Theatrical interpretation of a literary work from the standpoint of semiotic creativity
Abstract
The study presents the results of linguosemiotic analysis of sign correlations between the play “The Elder Son” by Vampilov and 22 theatrical performances based on it (The International on-line Festival “The Elder Son — 55”, November, 2020). The play and its multimodal interpretations are viewed as parts of a unique communicative space. These parts may be specified as the original communicative situation and the ‘derivatives’ characterized by semiotic creativity of their authors — the playwright and the directors. The concept of semiotic resonance is used as a tool that can help to deepen the analysis of the meaning construction in the heterogeneous discourse of drama. Semiotic resonance is understood as the correlations of recurrently used signs accompanied by the amplification of meaning and emergence of new semantic projections.
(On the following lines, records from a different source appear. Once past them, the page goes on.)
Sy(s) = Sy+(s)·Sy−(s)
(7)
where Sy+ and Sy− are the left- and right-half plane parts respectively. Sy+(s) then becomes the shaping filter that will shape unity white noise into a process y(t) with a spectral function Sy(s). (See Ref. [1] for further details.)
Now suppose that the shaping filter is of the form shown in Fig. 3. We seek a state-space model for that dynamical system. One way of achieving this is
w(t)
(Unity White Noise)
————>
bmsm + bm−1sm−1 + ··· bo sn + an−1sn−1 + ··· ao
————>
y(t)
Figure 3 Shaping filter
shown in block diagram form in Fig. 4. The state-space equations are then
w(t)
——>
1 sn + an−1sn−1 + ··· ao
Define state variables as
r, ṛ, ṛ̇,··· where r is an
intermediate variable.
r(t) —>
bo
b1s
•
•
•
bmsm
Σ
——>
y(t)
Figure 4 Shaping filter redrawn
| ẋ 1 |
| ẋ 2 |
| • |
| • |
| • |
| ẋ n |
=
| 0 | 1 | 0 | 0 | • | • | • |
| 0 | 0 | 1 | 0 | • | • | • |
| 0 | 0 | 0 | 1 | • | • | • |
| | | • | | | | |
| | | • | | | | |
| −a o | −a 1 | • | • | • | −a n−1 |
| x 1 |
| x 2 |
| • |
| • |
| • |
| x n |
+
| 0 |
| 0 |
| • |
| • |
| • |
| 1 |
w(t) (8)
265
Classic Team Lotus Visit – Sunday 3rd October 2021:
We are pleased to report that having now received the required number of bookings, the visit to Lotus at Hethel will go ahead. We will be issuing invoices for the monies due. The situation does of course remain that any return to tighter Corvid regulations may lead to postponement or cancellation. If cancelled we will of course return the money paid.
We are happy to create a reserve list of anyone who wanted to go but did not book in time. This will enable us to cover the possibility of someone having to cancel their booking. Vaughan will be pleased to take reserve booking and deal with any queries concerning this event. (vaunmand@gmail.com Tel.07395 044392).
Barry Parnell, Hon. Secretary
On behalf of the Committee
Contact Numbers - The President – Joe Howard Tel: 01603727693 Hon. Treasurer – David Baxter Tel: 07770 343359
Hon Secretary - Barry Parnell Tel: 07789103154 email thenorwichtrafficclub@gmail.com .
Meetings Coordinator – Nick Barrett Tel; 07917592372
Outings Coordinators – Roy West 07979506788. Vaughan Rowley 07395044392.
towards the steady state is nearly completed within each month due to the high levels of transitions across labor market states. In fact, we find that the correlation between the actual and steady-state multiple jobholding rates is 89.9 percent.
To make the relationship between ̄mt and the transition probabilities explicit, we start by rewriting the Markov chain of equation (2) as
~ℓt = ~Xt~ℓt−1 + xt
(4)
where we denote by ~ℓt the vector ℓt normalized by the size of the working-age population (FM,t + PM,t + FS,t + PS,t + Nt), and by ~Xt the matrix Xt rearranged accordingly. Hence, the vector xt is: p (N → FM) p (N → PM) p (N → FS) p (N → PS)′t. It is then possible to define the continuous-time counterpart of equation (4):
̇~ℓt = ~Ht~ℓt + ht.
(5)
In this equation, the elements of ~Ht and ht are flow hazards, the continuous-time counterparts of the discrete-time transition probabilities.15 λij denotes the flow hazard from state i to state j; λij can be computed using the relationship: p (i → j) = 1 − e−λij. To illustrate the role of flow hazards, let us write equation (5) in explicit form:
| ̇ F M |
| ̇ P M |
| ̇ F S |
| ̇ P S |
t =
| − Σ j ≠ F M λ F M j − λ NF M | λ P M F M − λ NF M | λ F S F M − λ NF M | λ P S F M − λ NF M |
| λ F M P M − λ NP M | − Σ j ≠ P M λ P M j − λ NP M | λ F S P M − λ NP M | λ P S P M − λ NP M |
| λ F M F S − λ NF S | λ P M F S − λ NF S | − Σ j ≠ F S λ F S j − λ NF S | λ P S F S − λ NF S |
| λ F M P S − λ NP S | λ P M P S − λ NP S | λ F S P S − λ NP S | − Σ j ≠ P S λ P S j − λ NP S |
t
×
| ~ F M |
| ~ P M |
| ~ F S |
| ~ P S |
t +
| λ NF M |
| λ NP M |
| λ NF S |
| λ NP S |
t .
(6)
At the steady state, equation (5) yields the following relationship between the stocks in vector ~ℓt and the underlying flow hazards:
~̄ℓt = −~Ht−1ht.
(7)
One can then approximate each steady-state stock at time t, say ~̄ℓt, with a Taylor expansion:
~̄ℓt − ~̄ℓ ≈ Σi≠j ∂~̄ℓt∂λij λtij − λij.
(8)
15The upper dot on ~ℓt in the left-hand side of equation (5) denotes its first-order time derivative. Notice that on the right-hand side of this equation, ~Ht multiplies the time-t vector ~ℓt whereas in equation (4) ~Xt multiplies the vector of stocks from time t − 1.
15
The investigation of the play — theatrical performance transformations made it possible to identify the specific levels of semiotic creativity, which correspond to the degree of pragmatic identity of the original content and its modulations. The author singled out the level of pragmatic equivalence and the level of pragmatic modulation, which account for different pragmatic effects produced and illustrated the realization of the poetic function of a sign in a multimodal discourse.